A empresa deve guardar a EFD-ICMS/IPI transmitida juntamente com o recibo da transmissão, pelo prazo previsto na legislação (5 anos).

Observe-se que não se trata do arquivo gerado utilizando a funcionalidade Cópia de Segurança e nem pela funcionalidade Exportação do Arquivo TXT, ambas do PVA.
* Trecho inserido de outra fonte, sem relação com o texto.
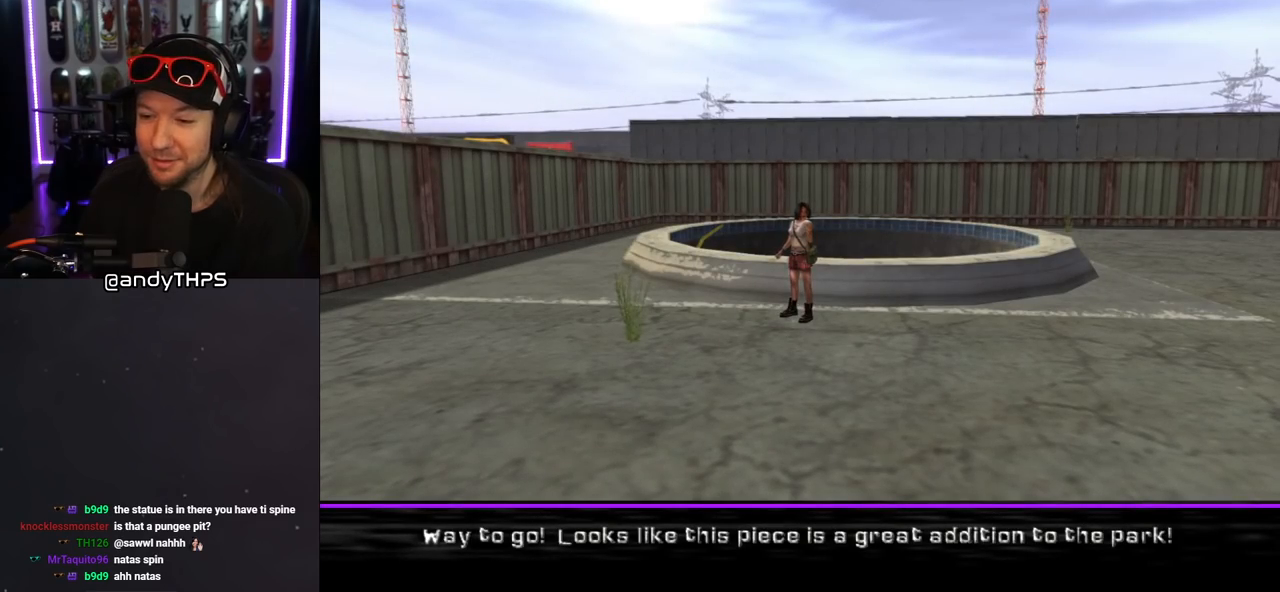
{"buttons": [], "left_stick": "center", "right_stick": "center", "events": []}
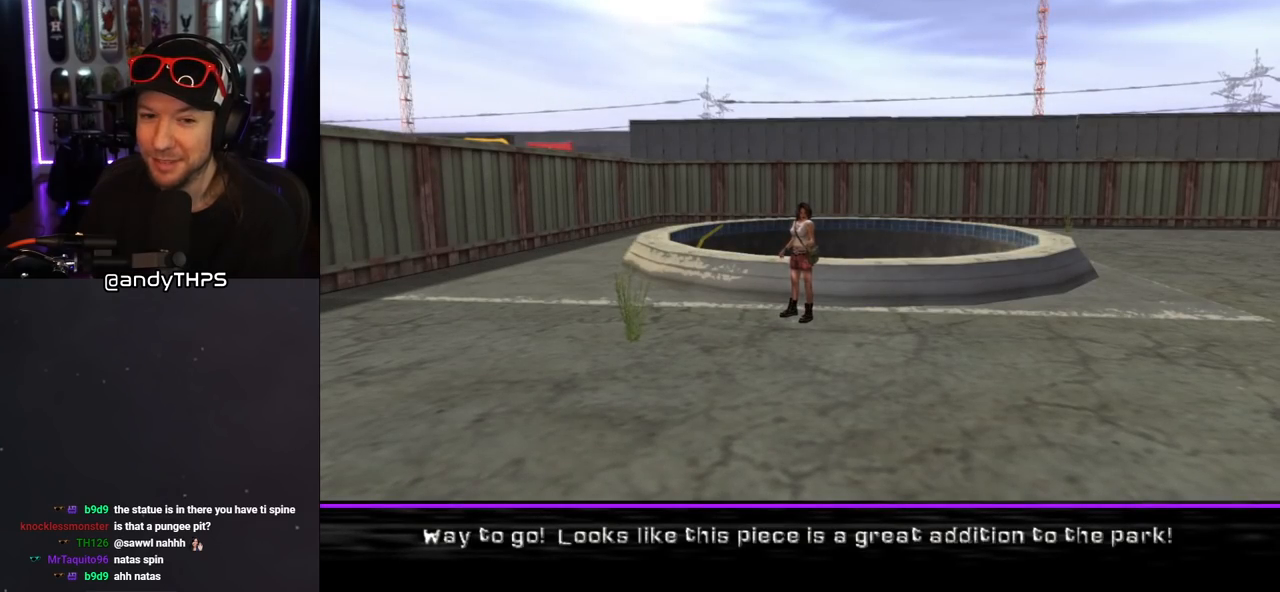
{"buttons": [], "left_stick": "center", "right_stick": "center", "events": []}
O recibo de entrega é gerado pelo ReceitaNet, com o mesmo nome do arquivo para entrega, com a extensão “REC” e será gravado sempre no mesmo diretório do arquivo transmitido.

No arquivo do recibo, consta a identificação e também o “hash code” do arquivo transmitido.

Para visualização do recibo, com prévia importação da EFD-ICMS/IPI no PVA, os arquivos TXT: enviado e recibo – devem estar no mesmo diretório.

O Arquivo TXT exportado (opção Exportar do menu Escrituração Fiscal) leva os dados apenas daquela EFD ICMS/IPI a qual ele se refere, sem assinatura e nem dados das demais tabelas constantes do banco de dados do PVA.

O Arquivo da Cópia de Segurança gera uma cópia de todos os dados constantes na base do PVA, incluindo as tabelas auxiliares atualizadas, se assim estiverem no PVA, na data da cópia.

Fonte: Guia Prático da EFD-ICMS e IPI.